Our Culture, What Remains of It
We are in the midst of a massive religious/political/cultural transformation. But we cannot assume that this is all downside. God shakes what can be shaken so that what cannot be shaken may remain (Heb. 12:27). This turmoil is rattling things that need to be rattled, and also rattling things that need to be understood, so that they might be defended in wisdom, and not maintained on cruise control.
In the meantime, speaking of traditions, there are no pacifist traditions left. All worthy traditions must be militant in order to survive this time of upheaval.
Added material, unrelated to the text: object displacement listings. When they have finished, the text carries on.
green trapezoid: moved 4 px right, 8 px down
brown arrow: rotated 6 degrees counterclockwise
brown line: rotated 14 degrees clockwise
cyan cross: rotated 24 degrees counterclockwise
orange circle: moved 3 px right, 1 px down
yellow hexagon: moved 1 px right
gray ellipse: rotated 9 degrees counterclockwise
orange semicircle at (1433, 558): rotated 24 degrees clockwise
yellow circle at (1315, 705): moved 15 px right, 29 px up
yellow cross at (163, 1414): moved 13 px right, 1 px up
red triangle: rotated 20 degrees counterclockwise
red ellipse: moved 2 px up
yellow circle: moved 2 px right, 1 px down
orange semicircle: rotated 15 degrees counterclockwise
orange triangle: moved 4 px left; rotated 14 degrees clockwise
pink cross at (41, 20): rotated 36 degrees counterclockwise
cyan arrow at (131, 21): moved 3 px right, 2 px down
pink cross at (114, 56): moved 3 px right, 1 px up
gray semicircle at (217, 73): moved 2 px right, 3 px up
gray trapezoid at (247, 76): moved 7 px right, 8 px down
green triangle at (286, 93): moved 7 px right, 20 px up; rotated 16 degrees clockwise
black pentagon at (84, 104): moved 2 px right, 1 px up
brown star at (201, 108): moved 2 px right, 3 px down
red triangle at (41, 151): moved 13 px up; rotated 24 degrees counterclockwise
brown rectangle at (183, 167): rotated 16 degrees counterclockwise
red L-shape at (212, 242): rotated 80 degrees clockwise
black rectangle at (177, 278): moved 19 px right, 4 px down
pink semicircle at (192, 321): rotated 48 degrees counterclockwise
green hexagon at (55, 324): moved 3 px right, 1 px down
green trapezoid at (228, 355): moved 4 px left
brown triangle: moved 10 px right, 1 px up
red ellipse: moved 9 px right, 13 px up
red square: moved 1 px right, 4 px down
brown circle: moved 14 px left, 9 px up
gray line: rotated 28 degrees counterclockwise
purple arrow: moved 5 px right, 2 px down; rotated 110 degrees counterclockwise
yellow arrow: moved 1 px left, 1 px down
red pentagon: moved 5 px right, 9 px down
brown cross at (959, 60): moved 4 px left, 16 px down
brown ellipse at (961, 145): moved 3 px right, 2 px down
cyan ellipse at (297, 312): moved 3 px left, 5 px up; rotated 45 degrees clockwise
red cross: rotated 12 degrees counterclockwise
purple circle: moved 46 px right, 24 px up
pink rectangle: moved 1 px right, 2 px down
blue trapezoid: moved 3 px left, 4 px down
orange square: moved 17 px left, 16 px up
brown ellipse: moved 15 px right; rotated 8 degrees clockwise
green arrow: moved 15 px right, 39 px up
And in such a time, Christians must be conservative when it comes to everything that the Spirit has accomplished in the history of our civilization. And we must be progressive with regard to all the things He has yet to do.
The Sinful Symptoms:
It is difficult to make it through the evening news without encountering multiple examples of our contemporary follies—the blood guilt of abortion on demand, the insanity of transgenderism, the idea that more government can save us from the weather, the acceptance of socialist collectivism, the indulgence of snowflakes, the incompetence of modern educators, the epidemic of food guilt, the pandemic of father hunger, and more. The disease lies within, but the splotches on the skin are pretty ugly.
The Disease Within:
The root of every rebellion (in every culture) must always be identified as pride, and the lust for autonomy. But this central sin manifests itself in different ways in different times, using different methods, concepts, and techniques. These are the tools that are currently being used on us. Please be aware that there are areas of overlap between these.
- Secularism—the idea that a culture can be religiously neutral;
- Darwinism—the idea that we somehow arrived here by ourselves, and which makes secularism a scientifically respectable concept;
- Egalitarianism—the idea that blessings for others are tantamount to oppression for me;
- Value/Fact Distinction—the idea that “reality” is divisible;
- Relativism, subjectivism, the despotism of feelings—the idea that the world of facts is not the controlling reality. Reality, in other words, is optional;
- Admiration of the Cool Kids—the idea that what matters is copping a pose.
Some might worry that I am adding “intellectual” requirements to the simple gospel of Christ. Don’t worry—it is actually the reverse. You generally need a couple years of grad school before you can really buy into any of these mistakes.
So keep in mind that when we answer these challenges in the way we must—in the name of Jesus Christ—we are not supplying Christ as the solution to the problems as posed by these idolatries. He does not give us answers to their questions. He gives us His answers to His questions. Christ is the one who frees us from these idolatries by toppling all six of them, burning them at the Kidron Brook, crushing them to powder, and scattering the dust on the graves of the people (2 Kings 23:6-7).